**Task**
Look below for the line containing "bluff body $n=6$." and the line containing "nettamente più fragili.", then set down both and every line between them exactly, without pictures.

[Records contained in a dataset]
=======

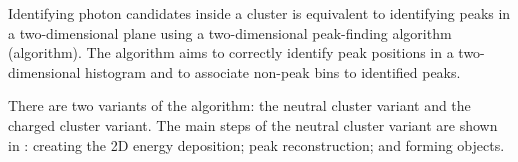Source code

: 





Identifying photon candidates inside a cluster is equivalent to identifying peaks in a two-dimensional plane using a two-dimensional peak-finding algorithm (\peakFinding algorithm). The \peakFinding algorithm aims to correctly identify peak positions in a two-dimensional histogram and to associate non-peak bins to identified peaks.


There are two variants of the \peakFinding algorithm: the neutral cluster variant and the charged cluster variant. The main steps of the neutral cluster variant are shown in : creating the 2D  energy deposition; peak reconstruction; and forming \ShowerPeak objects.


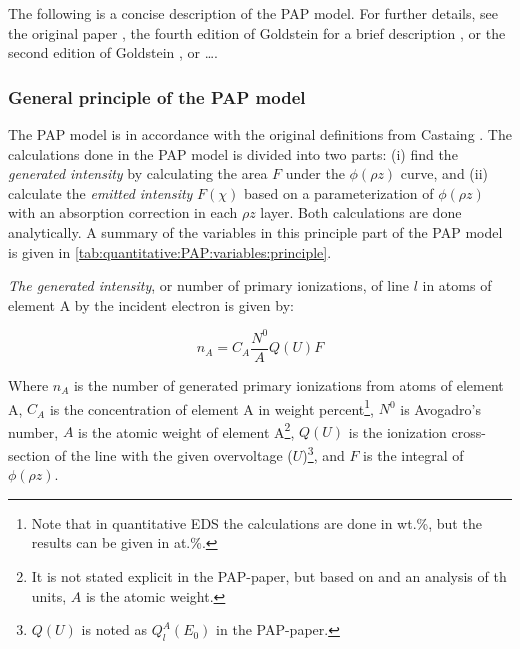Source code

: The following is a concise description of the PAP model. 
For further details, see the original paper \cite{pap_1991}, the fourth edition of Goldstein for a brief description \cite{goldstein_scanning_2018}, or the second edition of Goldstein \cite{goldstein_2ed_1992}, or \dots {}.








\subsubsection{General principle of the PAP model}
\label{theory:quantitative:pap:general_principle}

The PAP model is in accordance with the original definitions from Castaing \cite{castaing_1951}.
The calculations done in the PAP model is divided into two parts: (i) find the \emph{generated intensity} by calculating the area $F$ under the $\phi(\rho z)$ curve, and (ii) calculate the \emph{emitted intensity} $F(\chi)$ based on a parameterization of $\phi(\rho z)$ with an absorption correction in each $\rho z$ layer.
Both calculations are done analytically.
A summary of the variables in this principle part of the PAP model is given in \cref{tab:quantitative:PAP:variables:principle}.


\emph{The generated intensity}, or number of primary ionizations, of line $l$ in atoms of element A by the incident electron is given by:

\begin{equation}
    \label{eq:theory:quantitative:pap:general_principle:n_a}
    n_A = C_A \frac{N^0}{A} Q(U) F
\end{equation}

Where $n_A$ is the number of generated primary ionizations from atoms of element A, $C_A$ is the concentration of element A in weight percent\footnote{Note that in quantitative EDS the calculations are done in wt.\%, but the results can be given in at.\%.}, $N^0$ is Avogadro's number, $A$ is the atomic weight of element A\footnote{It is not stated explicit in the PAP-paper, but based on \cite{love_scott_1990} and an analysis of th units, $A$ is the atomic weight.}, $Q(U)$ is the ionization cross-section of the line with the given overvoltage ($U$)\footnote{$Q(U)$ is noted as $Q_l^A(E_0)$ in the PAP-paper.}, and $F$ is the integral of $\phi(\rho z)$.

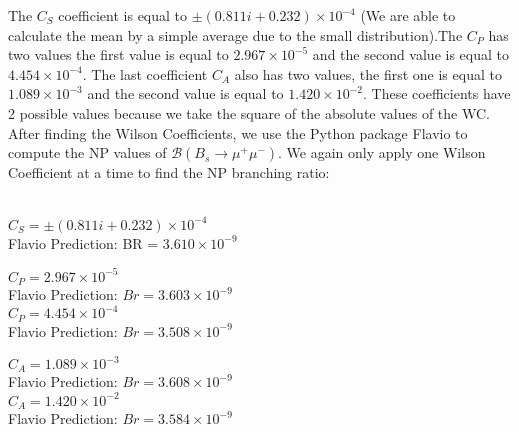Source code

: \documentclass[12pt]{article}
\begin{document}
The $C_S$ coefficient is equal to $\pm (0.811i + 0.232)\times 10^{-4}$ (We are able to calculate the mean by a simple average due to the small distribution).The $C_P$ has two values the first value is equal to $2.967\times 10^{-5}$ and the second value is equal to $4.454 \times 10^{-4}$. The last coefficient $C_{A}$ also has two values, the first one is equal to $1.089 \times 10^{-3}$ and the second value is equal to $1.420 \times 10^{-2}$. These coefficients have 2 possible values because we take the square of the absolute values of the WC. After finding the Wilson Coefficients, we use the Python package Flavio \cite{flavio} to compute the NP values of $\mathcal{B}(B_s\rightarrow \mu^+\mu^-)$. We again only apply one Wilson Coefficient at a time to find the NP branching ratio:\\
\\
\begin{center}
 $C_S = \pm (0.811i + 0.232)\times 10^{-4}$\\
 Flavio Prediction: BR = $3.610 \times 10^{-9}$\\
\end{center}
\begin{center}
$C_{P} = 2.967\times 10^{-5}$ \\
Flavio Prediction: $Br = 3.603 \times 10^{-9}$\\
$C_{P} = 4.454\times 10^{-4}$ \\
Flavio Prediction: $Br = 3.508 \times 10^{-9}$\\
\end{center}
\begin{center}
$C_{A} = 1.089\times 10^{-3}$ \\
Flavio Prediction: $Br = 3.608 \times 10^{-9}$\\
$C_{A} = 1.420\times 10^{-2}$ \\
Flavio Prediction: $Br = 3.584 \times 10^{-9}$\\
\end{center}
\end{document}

=======

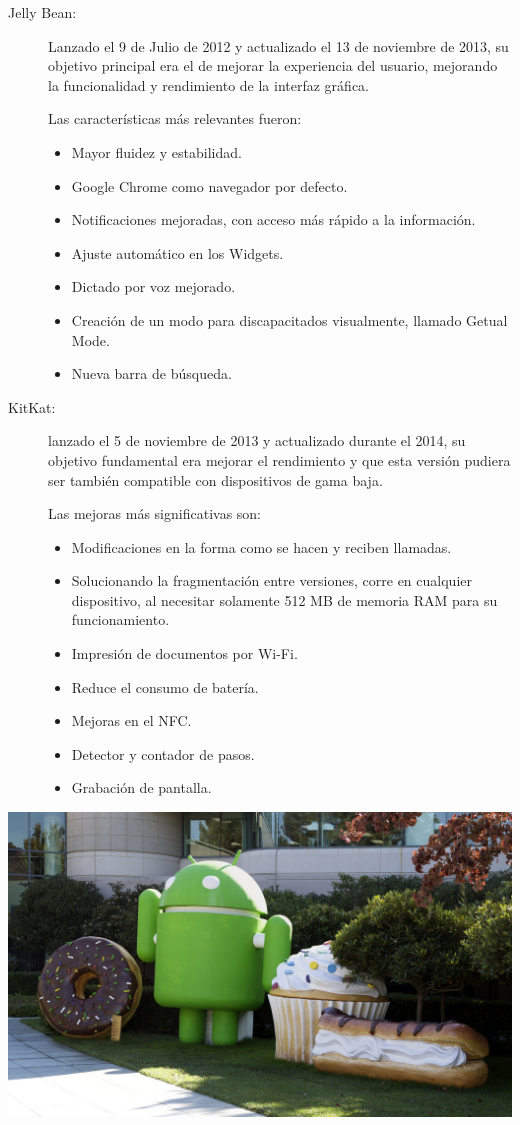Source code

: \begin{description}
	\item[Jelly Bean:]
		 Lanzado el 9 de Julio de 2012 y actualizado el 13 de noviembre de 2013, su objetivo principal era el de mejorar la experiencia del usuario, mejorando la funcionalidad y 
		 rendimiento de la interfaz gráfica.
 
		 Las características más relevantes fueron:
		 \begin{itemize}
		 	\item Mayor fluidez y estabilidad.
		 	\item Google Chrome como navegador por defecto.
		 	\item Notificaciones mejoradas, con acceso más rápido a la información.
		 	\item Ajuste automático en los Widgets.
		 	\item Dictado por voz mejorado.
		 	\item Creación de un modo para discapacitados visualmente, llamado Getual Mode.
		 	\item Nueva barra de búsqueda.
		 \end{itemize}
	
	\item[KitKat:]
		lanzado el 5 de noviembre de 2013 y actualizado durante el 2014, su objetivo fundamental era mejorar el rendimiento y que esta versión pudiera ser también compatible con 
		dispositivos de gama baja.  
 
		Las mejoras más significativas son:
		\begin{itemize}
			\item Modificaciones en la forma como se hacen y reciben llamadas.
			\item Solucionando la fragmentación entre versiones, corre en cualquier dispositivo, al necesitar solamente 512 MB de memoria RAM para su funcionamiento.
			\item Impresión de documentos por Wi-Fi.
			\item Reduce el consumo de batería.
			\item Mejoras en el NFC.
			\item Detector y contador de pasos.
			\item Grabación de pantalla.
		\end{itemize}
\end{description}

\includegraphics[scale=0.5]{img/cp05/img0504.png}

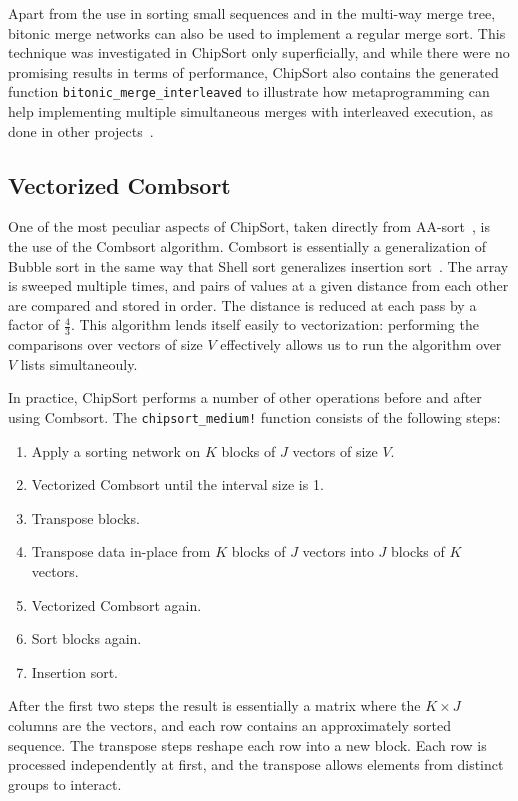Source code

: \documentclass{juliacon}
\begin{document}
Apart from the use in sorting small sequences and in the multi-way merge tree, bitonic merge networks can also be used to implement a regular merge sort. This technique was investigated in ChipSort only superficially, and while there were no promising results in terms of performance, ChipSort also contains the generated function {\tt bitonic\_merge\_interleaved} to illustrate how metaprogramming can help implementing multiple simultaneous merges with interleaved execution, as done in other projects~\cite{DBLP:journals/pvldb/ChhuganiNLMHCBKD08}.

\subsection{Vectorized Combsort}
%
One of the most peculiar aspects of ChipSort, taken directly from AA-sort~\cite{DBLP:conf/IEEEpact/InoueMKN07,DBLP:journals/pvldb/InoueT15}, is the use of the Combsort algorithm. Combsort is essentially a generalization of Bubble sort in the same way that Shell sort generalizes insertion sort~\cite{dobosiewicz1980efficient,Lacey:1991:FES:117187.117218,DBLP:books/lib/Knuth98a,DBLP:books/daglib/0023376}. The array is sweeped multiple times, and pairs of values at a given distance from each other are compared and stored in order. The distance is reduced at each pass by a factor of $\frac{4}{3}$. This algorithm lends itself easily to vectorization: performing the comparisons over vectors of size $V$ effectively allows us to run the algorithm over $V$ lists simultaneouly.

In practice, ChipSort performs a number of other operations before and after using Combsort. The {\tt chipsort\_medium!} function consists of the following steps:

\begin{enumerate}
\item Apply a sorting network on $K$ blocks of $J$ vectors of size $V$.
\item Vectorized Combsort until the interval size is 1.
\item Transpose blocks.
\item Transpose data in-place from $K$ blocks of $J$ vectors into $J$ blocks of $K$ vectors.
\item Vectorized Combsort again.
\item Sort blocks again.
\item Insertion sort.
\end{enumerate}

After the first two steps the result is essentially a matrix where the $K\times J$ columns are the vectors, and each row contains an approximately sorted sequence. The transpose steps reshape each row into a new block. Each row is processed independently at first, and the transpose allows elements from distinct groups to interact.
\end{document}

=======

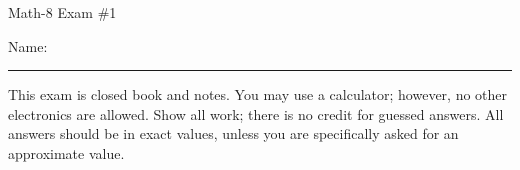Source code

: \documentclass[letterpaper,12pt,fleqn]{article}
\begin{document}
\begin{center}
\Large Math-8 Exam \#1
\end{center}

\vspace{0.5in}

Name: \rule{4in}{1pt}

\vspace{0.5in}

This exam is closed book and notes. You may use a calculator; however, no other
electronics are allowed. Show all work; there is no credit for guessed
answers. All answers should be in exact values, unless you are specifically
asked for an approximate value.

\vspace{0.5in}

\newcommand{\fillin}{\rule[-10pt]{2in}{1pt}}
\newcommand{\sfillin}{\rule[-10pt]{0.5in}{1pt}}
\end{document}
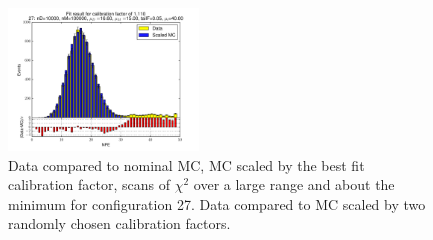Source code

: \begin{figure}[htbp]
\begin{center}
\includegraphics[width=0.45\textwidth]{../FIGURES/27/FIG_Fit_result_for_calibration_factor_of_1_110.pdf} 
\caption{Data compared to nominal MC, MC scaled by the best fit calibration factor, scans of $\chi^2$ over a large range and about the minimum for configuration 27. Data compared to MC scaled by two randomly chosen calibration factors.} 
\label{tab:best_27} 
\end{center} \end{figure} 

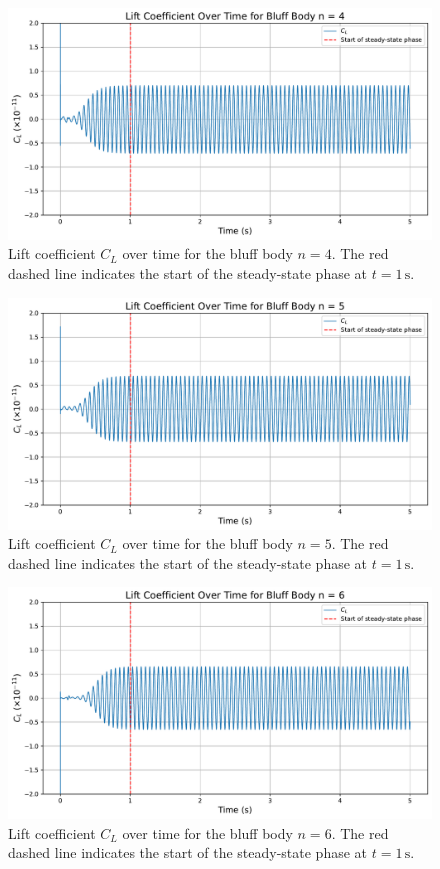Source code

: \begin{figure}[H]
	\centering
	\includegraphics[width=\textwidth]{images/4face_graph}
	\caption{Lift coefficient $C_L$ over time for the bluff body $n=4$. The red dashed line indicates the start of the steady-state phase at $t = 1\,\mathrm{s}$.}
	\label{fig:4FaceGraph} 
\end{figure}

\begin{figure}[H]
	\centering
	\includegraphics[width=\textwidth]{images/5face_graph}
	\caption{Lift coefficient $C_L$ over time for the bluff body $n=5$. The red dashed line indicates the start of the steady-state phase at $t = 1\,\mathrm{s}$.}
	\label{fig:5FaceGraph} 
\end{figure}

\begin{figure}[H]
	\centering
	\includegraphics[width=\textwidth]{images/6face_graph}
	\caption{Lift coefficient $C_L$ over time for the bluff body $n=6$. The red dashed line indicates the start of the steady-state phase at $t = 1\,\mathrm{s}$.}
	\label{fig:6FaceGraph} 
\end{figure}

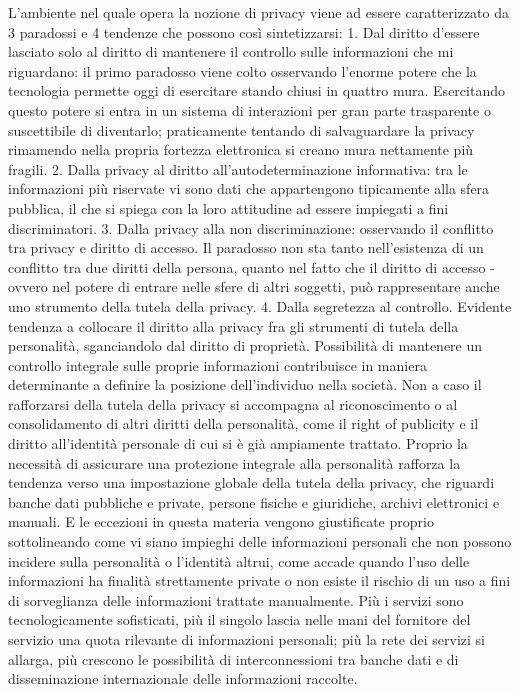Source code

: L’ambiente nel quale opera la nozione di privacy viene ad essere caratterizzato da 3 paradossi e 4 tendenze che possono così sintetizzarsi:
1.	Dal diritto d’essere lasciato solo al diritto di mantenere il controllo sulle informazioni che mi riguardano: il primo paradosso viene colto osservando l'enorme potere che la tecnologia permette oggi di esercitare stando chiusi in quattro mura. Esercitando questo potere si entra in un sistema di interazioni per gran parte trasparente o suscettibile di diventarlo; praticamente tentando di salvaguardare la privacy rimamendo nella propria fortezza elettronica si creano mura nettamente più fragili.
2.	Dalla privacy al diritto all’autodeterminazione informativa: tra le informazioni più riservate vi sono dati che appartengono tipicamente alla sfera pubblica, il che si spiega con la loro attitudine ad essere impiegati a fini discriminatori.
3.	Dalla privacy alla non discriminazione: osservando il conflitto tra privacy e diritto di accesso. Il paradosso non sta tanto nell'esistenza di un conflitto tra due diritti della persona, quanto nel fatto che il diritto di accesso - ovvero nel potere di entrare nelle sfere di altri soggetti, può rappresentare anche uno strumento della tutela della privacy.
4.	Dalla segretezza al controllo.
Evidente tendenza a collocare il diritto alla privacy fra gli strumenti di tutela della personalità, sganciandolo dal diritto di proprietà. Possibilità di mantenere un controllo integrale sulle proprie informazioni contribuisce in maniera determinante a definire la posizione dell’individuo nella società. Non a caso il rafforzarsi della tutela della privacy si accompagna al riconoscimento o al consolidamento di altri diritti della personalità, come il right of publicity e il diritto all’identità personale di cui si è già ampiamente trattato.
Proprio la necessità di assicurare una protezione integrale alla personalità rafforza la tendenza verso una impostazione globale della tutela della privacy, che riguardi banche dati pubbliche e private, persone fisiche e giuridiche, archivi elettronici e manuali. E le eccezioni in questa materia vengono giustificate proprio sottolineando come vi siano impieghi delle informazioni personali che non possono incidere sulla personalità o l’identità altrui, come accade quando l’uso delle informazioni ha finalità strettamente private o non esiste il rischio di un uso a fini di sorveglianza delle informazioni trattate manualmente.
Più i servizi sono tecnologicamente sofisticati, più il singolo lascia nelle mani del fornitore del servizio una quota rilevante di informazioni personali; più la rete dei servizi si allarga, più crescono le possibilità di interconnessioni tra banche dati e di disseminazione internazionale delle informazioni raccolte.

=======

**Result below**
	\caption{Lift coefficient $C_L$ over time for the bluff body $n=6$. The red dashed line indicates the start of the steady-state phase at $t = 1\,\mathrm{s}$.}
	\label{fig:6FaceGraph} 
\end{figure}

Source code

: L’ambiente nel quale opera la nozione di privacy viene ad essere caratterizzato da 3 paradossi e 4 tendenze che possono così sintetizzarsi:
1.	Dal diritto d’essere lasciato solo al diritto di mantenere il controllo sulle informazioni che mi riguardano: il primo paradosso viene colto osservando l'enorme potere che la tecnologia permette oggi di esercitare stando chiusi in quattro mura. Esercitando questo potere si entra in un sistema di interazioni per gran parte trasparente o suscettibile di diventarlo; praticamente tentando di salvaguardare la privacy rimamendo nella propria fortezza elettronica si creano mura nettamente più fragili.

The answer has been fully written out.